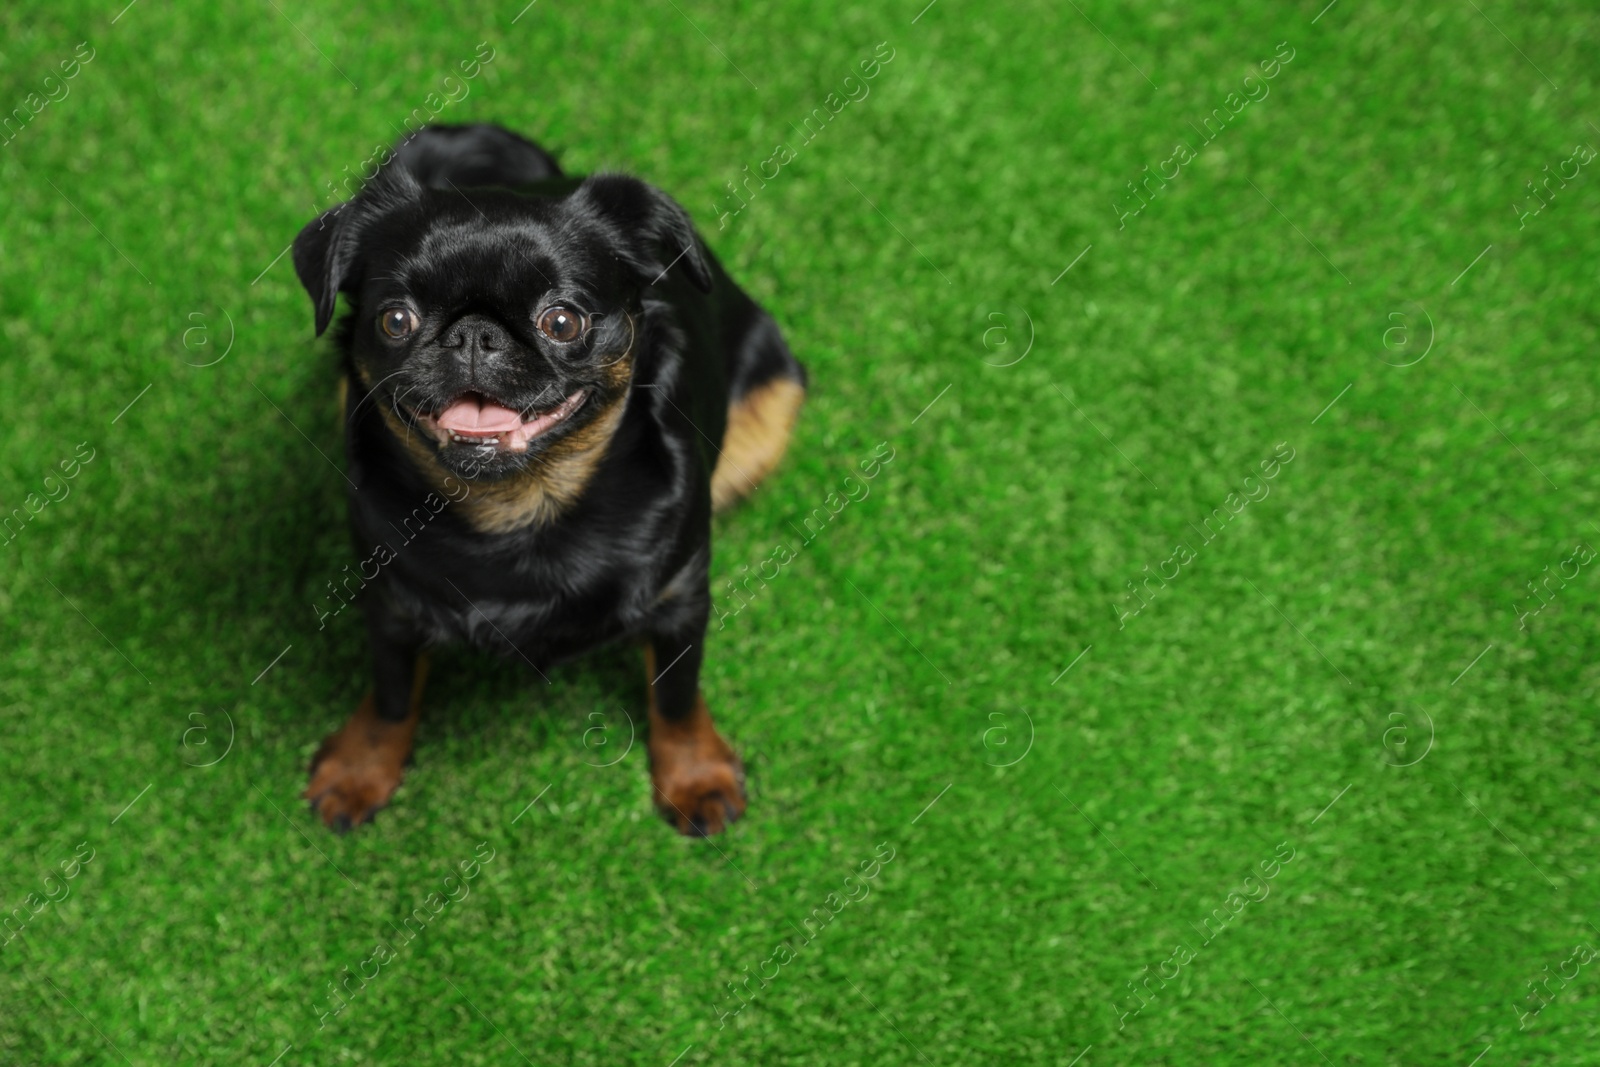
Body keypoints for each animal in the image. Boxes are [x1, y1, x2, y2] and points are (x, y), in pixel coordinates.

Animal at [289, 125, 806, 838]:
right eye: (396, 320)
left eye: (562, 322)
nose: (474, 335)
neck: (520, 510)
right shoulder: (389, 603)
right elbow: (391, 694)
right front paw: (361, 768)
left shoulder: (679, 598)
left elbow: (675, 696)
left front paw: (695, 775)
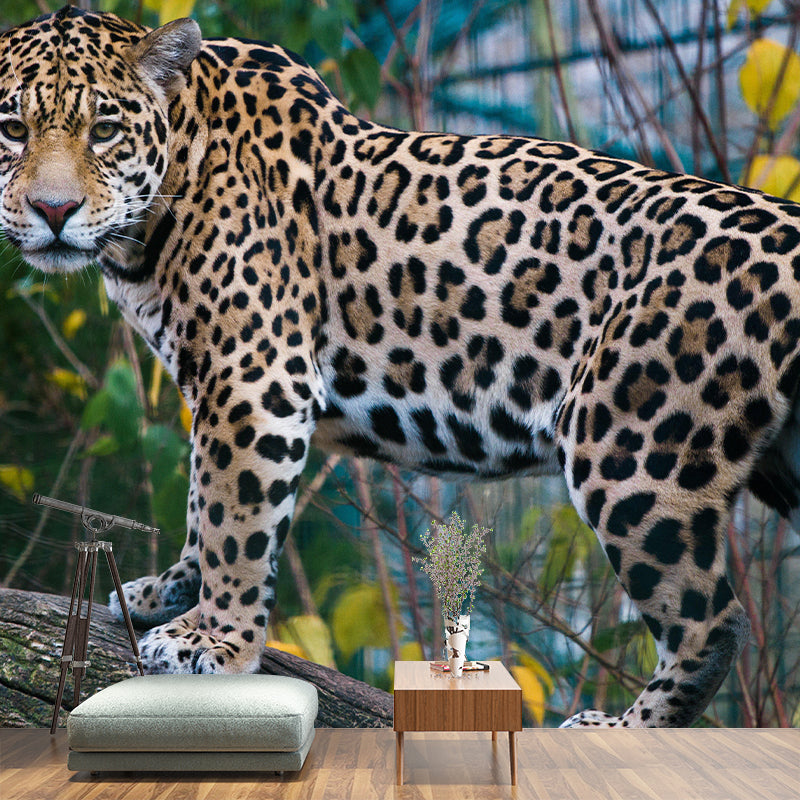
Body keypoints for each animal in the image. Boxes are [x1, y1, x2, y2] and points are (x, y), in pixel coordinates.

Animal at [3, 5, 800, 728]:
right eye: (12, 130)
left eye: (104, 131)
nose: (53, 210)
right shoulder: (218, 385)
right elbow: (206, 508)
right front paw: (167, 593)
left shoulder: (253, 376)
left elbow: (234, 516)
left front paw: (214, 642)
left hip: (631, 451)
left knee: (712, 624)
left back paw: (620, 732)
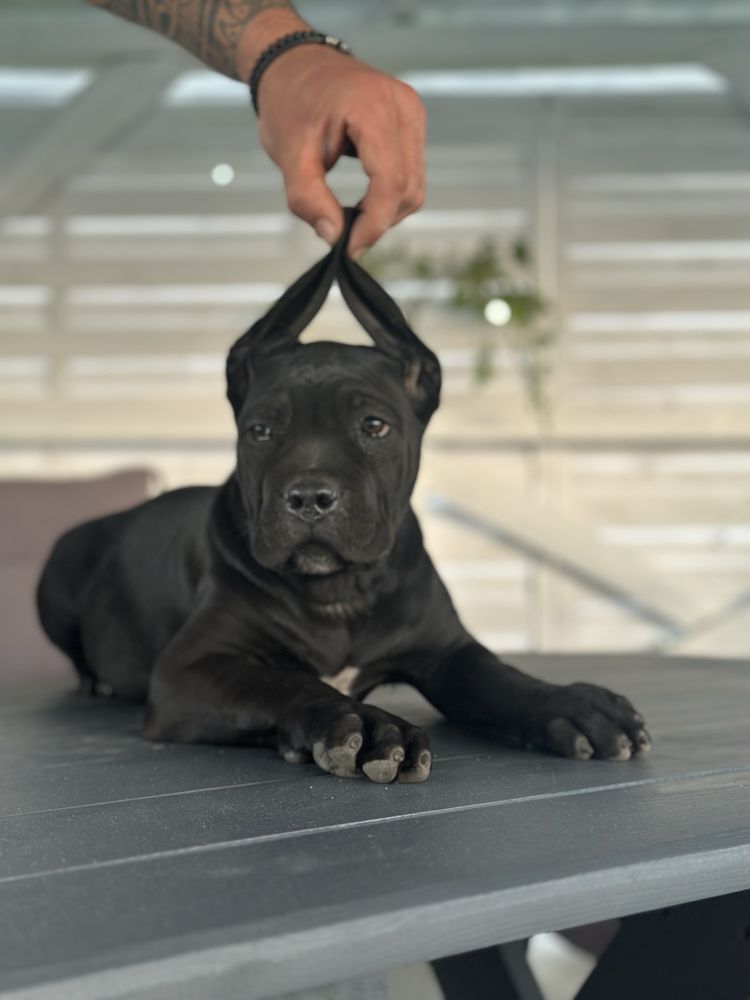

:::

| Problem statement |
Which lines run from the one containing "nose: (53, 210)" through the last line of the entries above? Output them exactly, both ends included, with no pictures.

| Response below |
nose: (53, 210)
right shoulder: (218, 385)
right elbow: (206, 508)
right front paw: (167, 593)
left shoulder: (253, 376)
left elbow: (234, 516)
left front paw: (214, 642)
left hip: (631, 451)
left knee: (712, 624)
left back paw: (620, 732)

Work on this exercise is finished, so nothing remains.